Text shown:
Stabilising failover detection on the Unifi Security Gateway

I recently made some changes to my home network to increase the speed and reliability of my connection, but I did hit a little bump in the road along the way.



My Ubiquiti Home Network

If you're not familiar with my Ubiquiti Home Network you should check that out first and my other posts on using the awesome Pi-Hole with DNS over HTTPS (DoH), forcing devices to use your own DNS server and more directly to the point of this blog post, how I seriously boosted the speed and reliability of my home Internet connection.

In that post I detail how my Unifi Security Gateway (USG) is using both my usual home internet connection delivered through the phone line and my 5G hot spot that has an unlimited data plan. This means I have more bandwidth available and one can cover for the other in the event of a failure. More speed and more reliability, until something went wrong.


eth2 is down!

I got the following notification via email, because the Ubiquiti kit lets you know when there's a problem, and it was telling me that the 5G backup connection which runs on eth2 was down.



This seemed odd but I thought hey, it's odd times right now, maybe our local mast or provider had an issue and sure enough, 2 minutes later I got a notification to say it was back up. But then it happened again. And again. And again! The eth2 interface was constantly going up and down and I thought perhaps it's not the provider now because my phone, which will be using the same mast, isn't having any issues. I had a heap of these alerts showing in the controller!


Unifi Security Gateway WAN iface [eth2] transition to state [active]
Unifi Security Gateway WAN iface [eth2] transition to state [inactive]



Failover monitoring

Of course, the USG has to monitor to see if each connection is alive so it can make decisions about which connection to use and how much data to push through each one. It seemed more likely to me that there was an issue with the monitoring that was causing it to look like the connection was dropping and coming back.

Record excerpts:
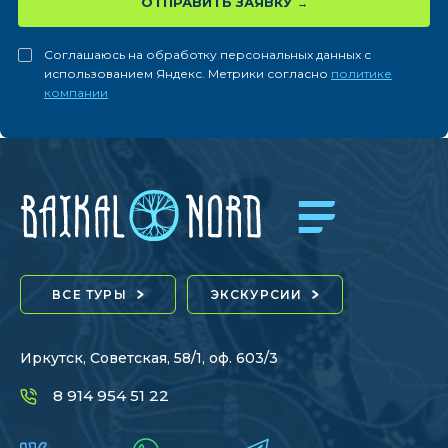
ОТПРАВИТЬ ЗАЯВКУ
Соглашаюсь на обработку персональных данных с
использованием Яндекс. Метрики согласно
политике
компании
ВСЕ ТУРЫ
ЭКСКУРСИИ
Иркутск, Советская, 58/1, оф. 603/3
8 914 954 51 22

---

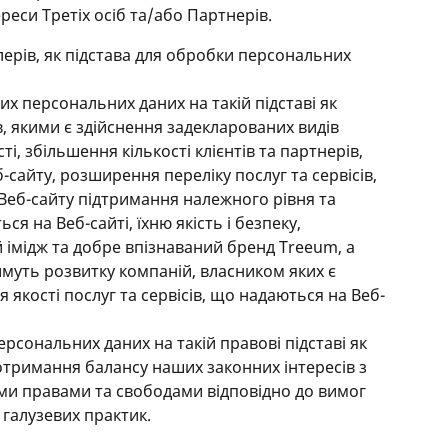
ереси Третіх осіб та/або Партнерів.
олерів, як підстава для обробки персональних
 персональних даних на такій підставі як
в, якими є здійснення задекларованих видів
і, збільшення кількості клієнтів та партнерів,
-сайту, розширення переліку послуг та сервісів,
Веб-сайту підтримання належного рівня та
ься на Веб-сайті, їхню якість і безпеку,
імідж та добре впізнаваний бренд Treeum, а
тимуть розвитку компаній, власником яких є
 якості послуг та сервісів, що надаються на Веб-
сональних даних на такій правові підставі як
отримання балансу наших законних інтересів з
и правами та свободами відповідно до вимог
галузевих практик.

List of tasks:
a) Answer these questions from the post on failover detection on the Unifi Security Gateway:
(i) Which interface does the 5G backup connection run on?
(ii) How long after the first down alert did the notification that the connection was back up arrive?
(iii) Why did the writer start to doubt that the provider was causing the drops?
b) Summarize the post on failover detection on the Unifi Security Gateway in two sentences.
c) Carry on the post about failover detection on the Unifi Security Gateway from the end of its last sentence.

Activity answers:
a)
(i) eth2
(ii) 2 minutes later
(iii) The writer's phone, which would be using the same mast, wasn't having any issues.

b) The writer's Unifi Security Gateway uses both a home internet connection through the phone line and a 5G hot spot, which gives more bandwidth and lets one connection cover for the other if it fails. After repeated email alerts that the 5G connection on eth2 kept going down and coming back up, while the writer's phone on the same mast had no issues, the writer suspected a problem with the gateway's connection monitoring rather than with the provider.

c)
If you SSH into the USG you can use 2 commands to see what's happening:


Scott@UnifiSecurityGateway:~$ show load-balance watchdog
Group wan_failover
  eth2
  status: Running
  failover-only mode
  pings: 19986
  fails: 1491
  run fails: 0/3
  route drops: 1
  ping gateway: ping.ubnt.com - REACHABLE
  last route drop   : Mon Apr  6 08:41:51 2020
  last route recover: Mon Apr  6 08:42:36 2020

  pppoe0
  status: Running
  pings: 20243
  fails: 4
  run fails: 0/3
  route drops: 1
  ping gateway: ping.ubnt.com - REACHABLE
  last route drop   : Mon Apr  6 08:41:55 2020
  last route recover: Mon Apr  6 08:42:38 2020
  


Scott@UnifiSecurityGateway:~$ show load-balance status
Group wan_failover
  interface   : eth2
  carrier     : up
  status      : failover
  gateway     : 192.168.8.1
  route table : 201
  weight      : 0%
  flows
      WAN Out : 4
      WAN In  : 0
    Local Out : 0

  interface   : pppoe0
  carrier     : up
  status      : active
  gateway     : pppoe0
  route table : 202
  weight      : 100%
  flows
      WAN Out : 315000
      WAN In  : 857
    Local Out : 2105
    


These commands will tell you the current status of the connections and how the USG is monitoring for their health. You can see that it tests this by sending a ping to ping.ubnt.com and that there are 3 failures required before it will consider the connection down. At the time of the incident it seems like I was having some ping issues on the eth2 interface and it only took 3 bad pings to mark the connection as down. I wanted to tweak this a little to reduce the sensitivity and stop the connection being set to inactive so easily.


Changing the failover criteria

It's easy to change these settings directly on the USG via SSH using the configure command.


Scott@UnifiSecurityGateway:~$ configure
[edit]


Once you've run that command you can now edit the configuration and set/change options as needed.


Scott@UnifiSecurityGateway# set load-balance group wan_failover interface pppoe0 route-test type ping target 8.8.8.8
[edit]
Scott@UnifiSecurityGateway# set load-balance group wan_failover interface eth2 route-test type ping target 8.8.8.8
[edit]


Those 2 commands will change the target for the ping from the current ping.ubnt.com to 8.8.8.8 instead. You can change the target to any (reliable) ping target that you like and also don't forget to update the interface names to match your own. If you want you can also change the interval between the ping tests.


Scott@UnifiSecurityGateway# set load-balance group wan_failover interface pppoe0 route-test interval 10
[edit]
Scott@UnifiSecurityGateway# set load-balance group wan_failover interface eth2 route-test interval 10
[edit]


You can also control how many failed requests are required to consider the link down and how many successes are required to consider the link back up.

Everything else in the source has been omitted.